Seven Highlights From Twitter First Seven Years
As Twitter celebrates its seventh birthday we look back at seven momentous moments in the history of the micro-blogging phenomenon.
On the 21 March, 2006 co-founder and chairman of Twitter Jack Dorsey sent the service's very first tweet. Seven years later it is not overstating the facts to say the micro-blogging site has changed the way we see the world and how we consume news.
To celebrate the company's seventh birthday, here are our pick of the seven most important moments in the company's history so far:
1. Hello world
When Dorsey wrote "Just setting up my twttr" he probably had no idea of the impact his product would have on social networking and spreading news.
Seven years later the service has some 200 million active users posting 400 million tweets each day. Twitter remained an internal project until it was launched to the general public on 15 July, 2006 and by March 2008, the service had 1.3 million registered users.
2. Miracle on the Hudson
When US Airlines flight 1549 was ditched into the Hudson River in New York, the very first image of it floating in one piece with its passengers standing on the wings was published on Twitter.
Taken by an eyewitness who was on a nearby boat used to rescue the plane's lucky passengers, the image was retweeted hundreds of thousands of times all over the world while local while TV news teams struggled to locate the plane with their helicopter camera.
3.One Small Tweet for Man
On 21 January, 2010 Timothy Creamer became the first person to send a tweet from space, having successfully established internet access to the International Space Station. Previously, tweets were dictated back to Earth to be published.
"Hello Twitterverse!" Creamer wrote. "We arer now live tweeting from the International Space Station - the first live tweet from Space.

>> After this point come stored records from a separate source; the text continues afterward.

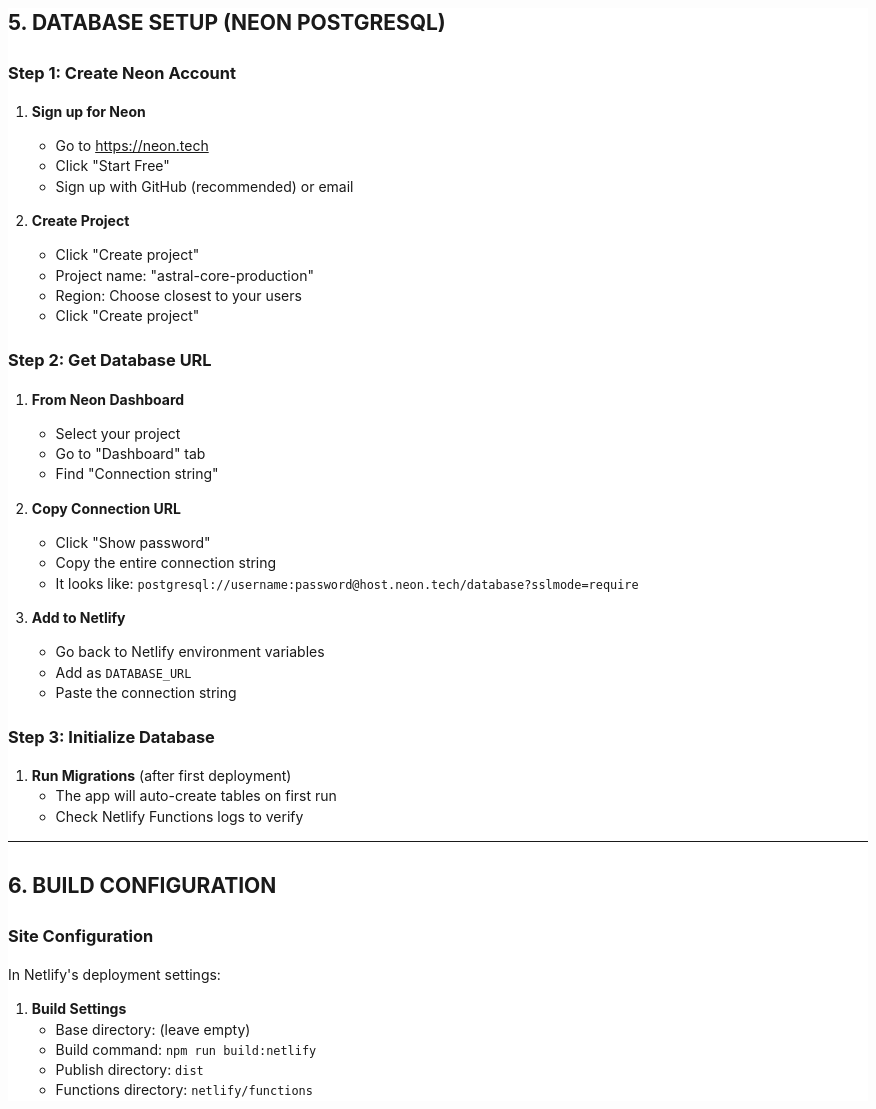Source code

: 
## 5. DATABASE SETUP (NEON POSTGRESQL)

### Step 1: Create Neon Account

1. **Sign up for Neon**
   - Go to https://neon.tech
   - Click "Start Free"
   - Sign up with GitHub (recommended) or email

2. **Create Project**
   - Click "Create project"
   - Project name: "astral-core-production"
   - Region: Choose closest to your users
   - Click "Create project"

### Step 2: Get Database URL

1. **From Neon Dashboard**
   - Select your project
   - Go to "Dashboard" tab
   - Find "Connection string"

2. **Copy Connection URL**
   - Click "Show password"
   - Copy the entire connection string
   - It looks like: `postgresql://username:password@host.neon.tech/database?sslmode=require`

3. **Add to Netlify**
   - Go back to Netlify environment variables
   - Add as `DATABASE_URL`
   - Paste the connection string

### Step 3: Initialize Database

1. **Run Migrations** (after first deployment)
   - The app will auto-create tables on first run
   - Check Netlify Functions logs to verify

---

## 6. BUILD CONFIGURATION

### Site Configuration

In Netlify's deployment settings:

1. **Build Settings**
   - Base directory: (leave empty)
   - Build command: `npm run build:netlify`
   - Publish directory: `dist`
   - Functions directory: `netlify/functions`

More soon, send your questions."
Twitter has since been used extensively by the Curiosity Rover, which tweets updates, images and video from the surface of Mars to more than 1.4 million followers.
4. Tweeting the Revolution
During the Arab Spring of early 2011, which saw citizens of Tunisia and then Egypt force their leaders out of power, Twitter was used extensively to get news out of countries where traditional broadcast media was locked down.

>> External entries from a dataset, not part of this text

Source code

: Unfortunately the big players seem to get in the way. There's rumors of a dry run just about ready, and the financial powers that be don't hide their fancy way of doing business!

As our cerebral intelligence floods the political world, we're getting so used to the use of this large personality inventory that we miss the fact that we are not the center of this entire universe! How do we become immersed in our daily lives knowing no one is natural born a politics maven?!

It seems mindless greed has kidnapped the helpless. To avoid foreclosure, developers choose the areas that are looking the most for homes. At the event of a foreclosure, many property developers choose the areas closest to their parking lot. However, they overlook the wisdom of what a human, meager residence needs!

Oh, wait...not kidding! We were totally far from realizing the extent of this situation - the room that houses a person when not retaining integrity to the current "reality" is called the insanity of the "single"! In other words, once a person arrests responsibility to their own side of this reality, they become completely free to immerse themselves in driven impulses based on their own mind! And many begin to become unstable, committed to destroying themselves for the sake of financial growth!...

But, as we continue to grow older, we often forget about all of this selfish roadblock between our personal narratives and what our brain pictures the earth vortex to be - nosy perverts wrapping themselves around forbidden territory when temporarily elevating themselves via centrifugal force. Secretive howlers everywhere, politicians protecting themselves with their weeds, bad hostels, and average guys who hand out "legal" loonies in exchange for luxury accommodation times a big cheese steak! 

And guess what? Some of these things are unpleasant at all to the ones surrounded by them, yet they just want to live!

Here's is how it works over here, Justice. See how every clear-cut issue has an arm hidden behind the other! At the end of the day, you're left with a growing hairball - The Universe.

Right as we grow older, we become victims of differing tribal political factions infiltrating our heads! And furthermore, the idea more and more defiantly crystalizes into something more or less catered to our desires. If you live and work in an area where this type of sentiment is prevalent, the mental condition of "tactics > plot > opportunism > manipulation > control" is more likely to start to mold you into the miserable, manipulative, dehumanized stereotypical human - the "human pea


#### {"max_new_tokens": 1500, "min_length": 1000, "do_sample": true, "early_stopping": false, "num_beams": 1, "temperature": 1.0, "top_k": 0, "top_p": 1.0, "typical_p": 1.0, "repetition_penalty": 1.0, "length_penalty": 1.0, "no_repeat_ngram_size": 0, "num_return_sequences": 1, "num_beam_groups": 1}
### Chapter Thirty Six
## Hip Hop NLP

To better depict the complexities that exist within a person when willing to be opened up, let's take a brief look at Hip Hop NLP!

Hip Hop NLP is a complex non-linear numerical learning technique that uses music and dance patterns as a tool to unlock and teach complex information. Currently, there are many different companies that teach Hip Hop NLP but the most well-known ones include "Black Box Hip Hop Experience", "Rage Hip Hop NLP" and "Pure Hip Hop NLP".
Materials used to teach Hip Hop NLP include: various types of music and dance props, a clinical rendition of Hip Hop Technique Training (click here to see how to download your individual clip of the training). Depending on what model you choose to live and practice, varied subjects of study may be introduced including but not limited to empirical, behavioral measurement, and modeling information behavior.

Where journalists and television crews were not allowed, citizens took broadcasting into their own hands, filing messages, photos and video to the rest of the world with Twitter on their mobile phones.
The remarkable way in which Twitter was helping the West to better understand the uprising lead to '#egypt' becoming the most-tweeted hashtag of 2011, beating Justin Bieber and the high-profile, tigerblood-induced meltdown of Charlie Sheen.
5. The Deepest Tweet
Having already been used in space and on Mars, Twitter was used from the deepest part of the world's oceans in May 2012, when film director James Cameron tweeted from the bottom of the Mariana Trench.

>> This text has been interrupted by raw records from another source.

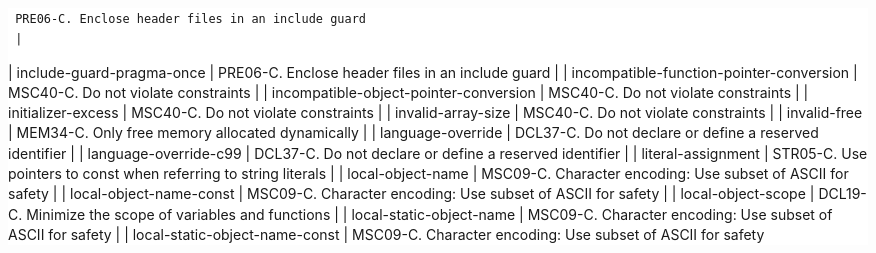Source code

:      PRE06-C. Enclose header files in an include guard
     |
| include-guard-pragma-once | 
     PRE06-C. Enclose header files in an include guard
     |
| incompatible-function-pointer-conversion | 
     MSC40-C. Do not violate constraints
     |
| incompatible-object-pointer-conversion | 
     MSC40-C. Do not violate constraints
     |
| initializer-excess | 
     MSC40-C. Do not violate constraints
     |
| invalid-array-size | 
     MSC40-C. Do not violate constraints
     |
| invalid-free | 
     MEM34-C. Only free memory allocated dynamically
     |
| language-override | 
     DCL37-C. Do not declare or define a reserved identifier
     |
| language-override-c99 | 
     DCL37-C. Do not declare or define a reserved identifier
     |
| literal-assignment | 
     STR05-C. Use pointers to const when referring to string literals
     |
| local-object-name | 
     MSC09-C. Character encoding: Use subset of ASCII for safety
     |
| local-object-name-const | 
     MSC09-C. Character encoding: Use subset of ASCII for safety
     |
| local-object-scope | 
     DCL19-C. Minimize the scope of variables and functions
     |
| local-static-object-name | 
     MSC09-C. Character encoding: Use subset of ASCII for safety
     |
| local-static-object-name-const | 
     MSC09-C. Character encoding: Use subset of ASCII for safety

Aboard the Deepsea Challenger submersible, Cameron tweeted from 35,755 feet (2.5 miles) below the surface of the Pacific Ocean, saying: "Just arrived at the ocean's deepest part. Hitting bottom never felt so good. Can't wait to share what I'm seeing with you."
6. Advertisers Strike in Super Bowl Blackout
A half-hour power cut in the third quarter was the most tweeted moment of the 2013 Super Bowl, and it took just four minutes of darkness for the first promoted tweets to appear on Twitter.
The blackout prompted 231,500 tweets per minutes, but more interestingly it caused advertising agencies to scramble their staff to take advantage of the unique event watched by millions.
Oreo cookies released an advert on Twitter soon after the powercut with the tagline "You can still dunk in the dark", which received more than 10,000 retweets in its first hour and 18,000 by the end of the game.
Samsung and BlackBerry each paid £2m for their 30-second televised adverts during the Super Bowl, but Twitter showed how quick-thinking advertisers can also attract significant attention from consumers and media alike with an image commissioned and tweeted for a fraction of the price.
7. Pro Boxer Pays Twitter Troll a Visit
For all its good, Twitter's ability to spread anonymous views far and wide has got users into trouble. So-called trolls have attacked celebrities, sportsmen and politicians alike while hiding anonymously behind the screen. But earlier this month professional footballer-turned-boxer Curtis Woodhouse took matters into his own hands when threats and abuse were tweeted to his family.
Having asked his followers for information on Twitter user 'Jimmyob88', Woodhouse was given an address which he then used to track down the user, real name James O'Brien. Tweeting on his way to O'Brien's house, Woodhouse gained thousands of followers as well as retweets of support from boxer Lennox Lewis and footballer Joey Barton.
On arriving at O'Brien's street, Woodhouse tweeted a photo of the road sign to prove he was there and asked his abuser to come outside for a chat.
"I think the daft lad thought I was joking," Woodhouse tweeted from outside O'Brien's house. "Where are you keyboard warrior?"
Woodhouse headed home after being unable to find O'Brien's house number, but the two of them finally met on the Daybreak television programme later in the week, where Woodhouse accepted O'Brien's apology.